## Task brief
Report how many of the lines below contain the string "untuk", with case counting, and give only the number.

## Given data
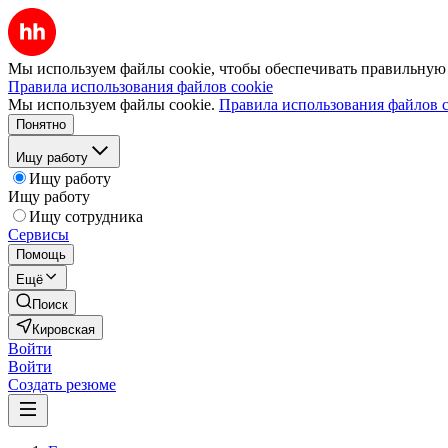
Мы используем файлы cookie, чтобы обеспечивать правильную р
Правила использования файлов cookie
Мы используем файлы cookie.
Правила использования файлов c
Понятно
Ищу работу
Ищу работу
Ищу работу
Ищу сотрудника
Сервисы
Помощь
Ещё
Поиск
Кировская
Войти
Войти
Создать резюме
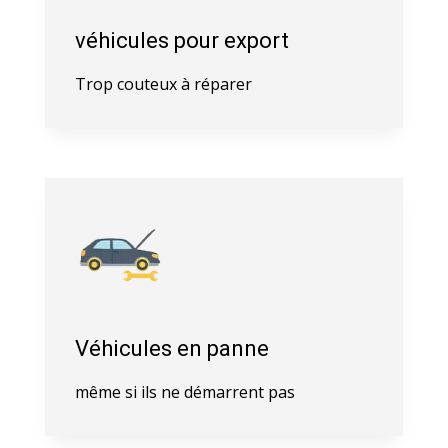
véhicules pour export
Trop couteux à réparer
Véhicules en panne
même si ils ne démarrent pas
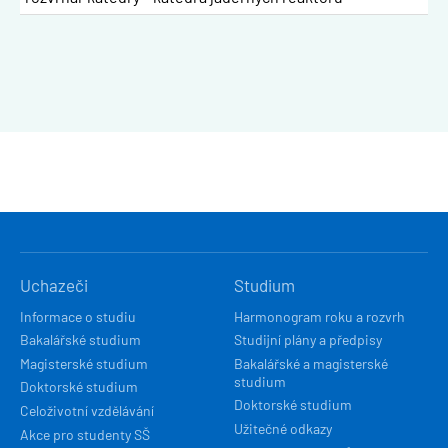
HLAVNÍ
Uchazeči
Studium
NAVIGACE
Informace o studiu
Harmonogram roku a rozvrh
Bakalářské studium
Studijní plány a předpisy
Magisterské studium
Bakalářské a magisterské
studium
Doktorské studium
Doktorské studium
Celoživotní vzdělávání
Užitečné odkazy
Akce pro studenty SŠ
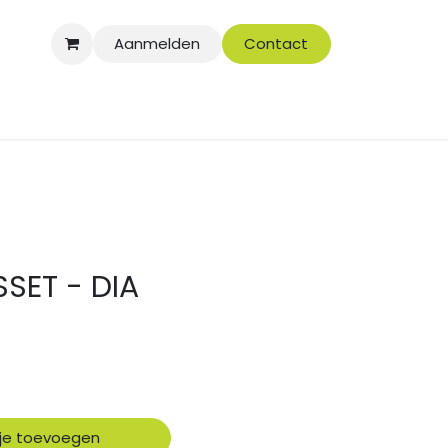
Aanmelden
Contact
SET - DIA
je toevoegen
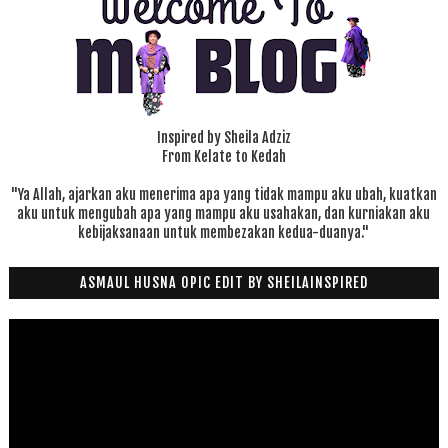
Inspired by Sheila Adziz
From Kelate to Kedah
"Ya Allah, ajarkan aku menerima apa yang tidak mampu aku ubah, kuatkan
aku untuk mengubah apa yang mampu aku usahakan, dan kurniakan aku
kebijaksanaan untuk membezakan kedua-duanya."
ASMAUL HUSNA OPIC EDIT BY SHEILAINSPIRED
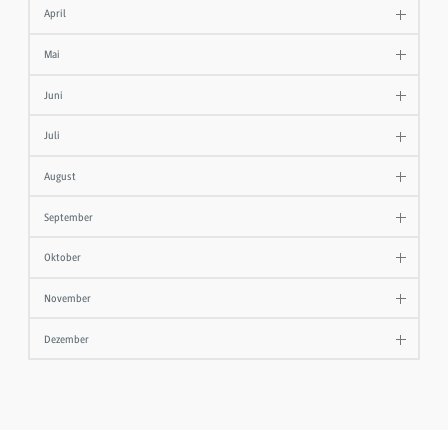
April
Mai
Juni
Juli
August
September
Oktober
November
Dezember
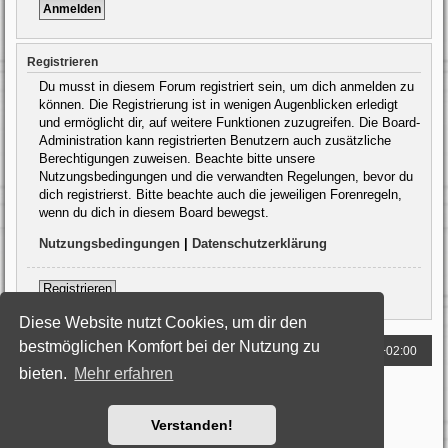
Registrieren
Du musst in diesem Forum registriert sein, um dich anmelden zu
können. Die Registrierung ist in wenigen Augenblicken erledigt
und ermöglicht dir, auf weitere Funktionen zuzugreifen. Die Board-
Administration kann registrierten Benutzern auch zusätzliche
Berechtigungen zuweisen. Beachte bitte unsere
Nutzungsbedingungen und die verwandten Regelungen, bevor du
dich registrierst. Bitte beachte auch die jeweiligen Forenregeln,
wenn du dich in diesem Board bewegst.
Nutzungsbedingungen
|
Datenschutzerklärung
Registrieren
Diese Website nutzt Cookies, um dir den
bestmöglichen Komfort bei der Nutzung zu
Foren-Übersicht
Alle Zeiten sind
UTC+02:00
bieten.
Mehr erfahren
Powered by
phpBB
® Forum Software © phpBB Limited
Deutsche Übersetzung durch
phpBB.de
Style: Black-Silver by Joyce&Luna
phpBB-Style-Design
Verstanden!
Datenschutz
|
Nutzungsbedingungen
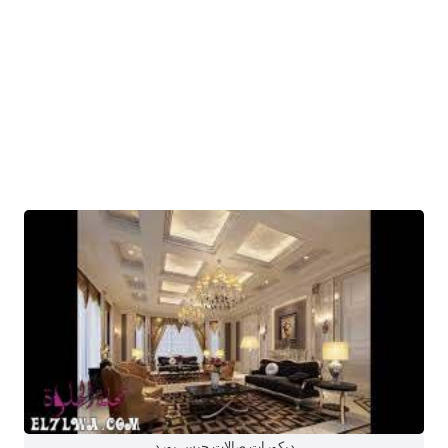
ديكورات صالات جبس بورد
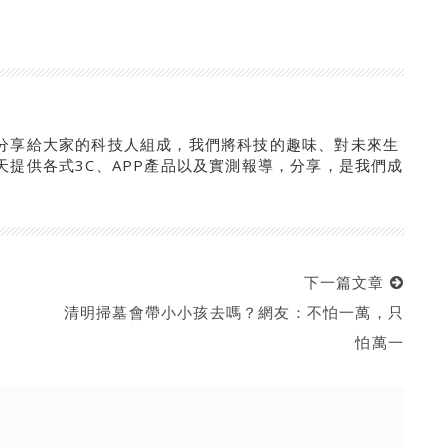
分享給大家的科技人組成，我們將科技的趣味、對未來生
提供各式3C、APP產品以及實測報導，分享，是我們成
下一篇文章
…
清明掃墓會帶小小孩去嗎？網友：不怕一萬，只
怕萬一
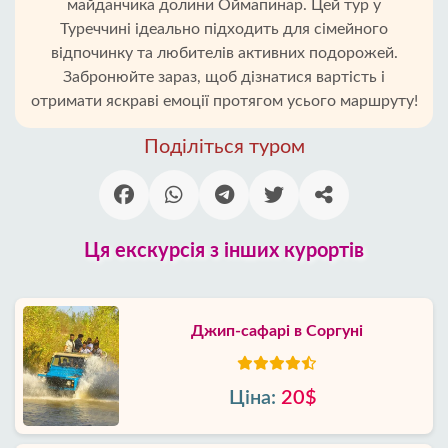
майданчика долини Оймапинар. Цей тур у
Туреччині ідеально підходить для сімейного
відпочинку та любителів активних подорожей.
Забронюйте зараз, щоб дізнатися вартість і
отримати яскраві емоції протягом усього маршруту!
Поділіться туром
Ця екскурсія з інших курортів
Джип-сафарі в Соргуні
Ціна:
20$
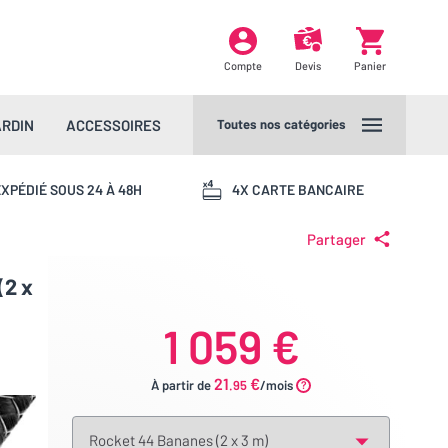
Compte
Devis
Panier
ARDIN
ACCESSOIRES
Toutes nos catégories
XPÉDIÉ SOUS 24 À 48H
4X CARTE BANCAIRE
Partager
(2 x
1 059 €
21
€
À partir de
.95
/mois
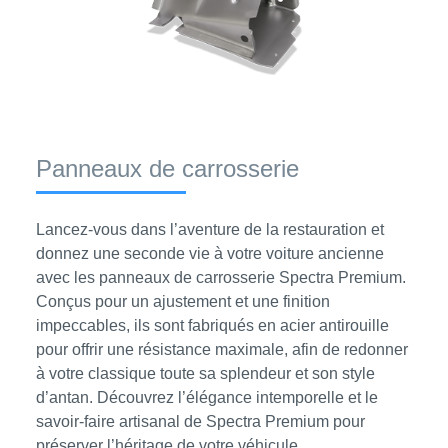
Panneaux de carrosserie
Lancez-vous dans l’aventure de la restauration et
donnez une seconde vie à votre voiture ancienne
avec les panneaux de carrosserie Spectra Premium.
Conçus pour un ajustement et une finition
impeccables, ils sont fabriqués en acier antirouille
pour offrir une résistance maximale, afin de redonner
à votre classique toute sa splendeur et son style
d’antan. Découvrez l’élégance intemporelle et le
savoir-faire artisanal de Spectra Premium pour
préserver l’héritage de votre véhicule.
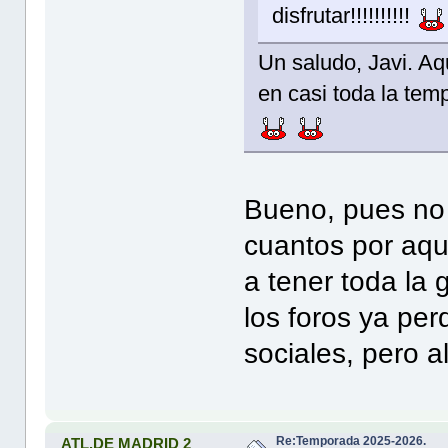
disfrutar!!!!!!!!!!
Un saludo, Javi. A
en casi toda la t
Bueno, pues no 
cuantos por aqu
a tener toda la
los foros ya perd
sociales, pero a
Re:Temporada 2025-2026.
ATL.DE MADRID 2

## Expected answer
2